Namun, Arsul mengingatkan pemerintah agar perjanjian ekstradisi itu hanya menguntungkan Singapura saja. Seharusnya perjanjian tersebut menguntungkan kedua belah pihak.
Komisi III DPR RI mendukung proses ratifikasi perjanjian ekstradisi itu apabila isinya untungkan kedua pihak, Indonesia dan Singapura.
"Kalau perjanjian ekstradisi itu benar-benar berbasis resiprositas, artinya kemanfaatan timbal balik antara pemerintah Indonesia dengan Singapura. Jangan kemudian tidak dikaitkan dengan perjanjian lainnya yang hanya menguntungkan katakanlah Singapura," kata Waketum PPP ini.
Hal ini diingatkan kembali karena sebelumnya Indonesia pernah membuat perjanjian ekstradisi dengan pemerintah Singapura pada sekitar tahun 2007. Perjanjian itu dibuat ketika era Presiden Susilo Bambang Yudhoyono.

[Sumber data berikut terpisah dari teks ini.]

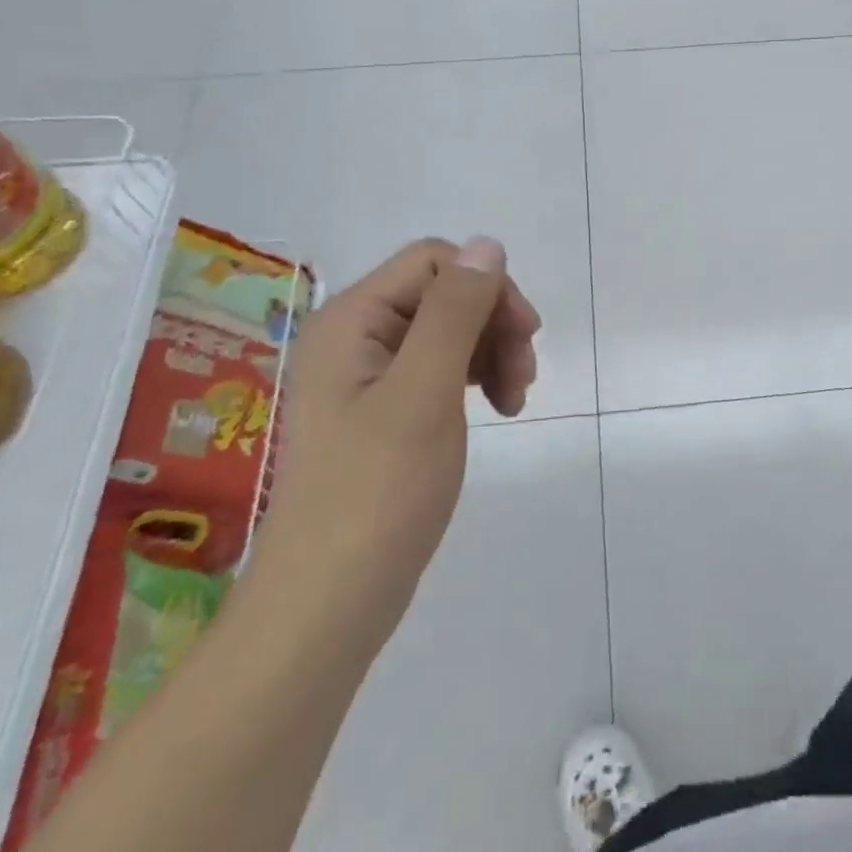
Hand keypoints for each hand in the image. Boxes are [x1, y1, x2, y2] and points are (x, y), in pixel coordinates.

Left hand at [258, 237, 540, 617]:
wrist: (326, 607)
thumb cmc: (377, 493)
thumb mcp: (426, 392)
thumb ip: (455, 311)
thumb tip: (486, 244)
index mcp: (350, 321)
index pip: (433, 262)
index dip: (487, 287)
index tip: (525, 337)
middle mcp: (351, 338)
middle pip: (441, 296)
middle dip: (492, 326)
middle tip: (523, 379)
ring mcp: (363, 379)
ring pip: (445, 333)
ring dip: (489, 354)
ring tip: (515, 402)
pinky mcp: (378, 415)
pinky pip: (435, 371)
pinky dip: (472, 381)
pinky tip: (493, 410)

Dalam perjanjian ekstradisi itu terkait pula perjanjian pertahanan. Ekstradisi baru diberikan jika pemberian fasilitas wilayah udara Indonesia untuk pelatihan pertahanan Singapura.
"Nah, DPR akan melihatnya nanti, apakah perjanjian ekstradisi itu mengulang tidak, dibundling dengan kata-kata perjanjian lain yang kita tahu di tahun 2007, kalau tidak salah zaman pemerintahan Pak SBY kan juga pernah dibuat perjanjian yang sama," jelas Arsul.
Ketika itu proses ratifikasi ditolak DPR lantaran lebih menguntungkan pihak Singapura daripada Indonesia.
"Karena dibundling dengan perjanjian yang lain, yaitu perjanjian yang terkait dengan pemberian fasilitas wilayah udara Indonesia untuk pelatihan pertahanan SIngapura, akan waktu itu ditolak oleh DPR," kata Arsul.
Perjanjian Ekstradisi RI-Singapura
Menteri Hukum dan HAM Yasonna H Laoly menandatangani Perjanjian Ekstradisi Indonesia-Singapura, di Bintan, Kepulauan Riau, Selasa(25/1). Perjanjian itu dilakukan untuk mencegah dan memberantas tindak pidana yang bersifat lintas batas negara seperti korupsi, narkotika, dan terorisme.
Yasonna menjelaskan, Perjanjian Ekstradisi Indonesia-Singapura memiliki masa retroaktif yaitu berlaku surut terhitung tanggal diundangkannya selama 18 tahun ke belakang. Hal tersebut sesuai dengan ketentuan maksimal kedaluwarsa sebagaimana diatur dalam Pasal 78 Kitab Undang-Undang Hukum Pidana Indonesia.
"Selain masa retroaktif, Perjanjian Ekstradisi ini juga menyepakati bahwa penentuan kewarganegaraan pelaku tindak pidana ditentukan pada saat tindak pidana dilakukan," ungkap Yasonna, usai penandatanganan Perjanjian Ekstradisi tersebut, Selasa (25/1).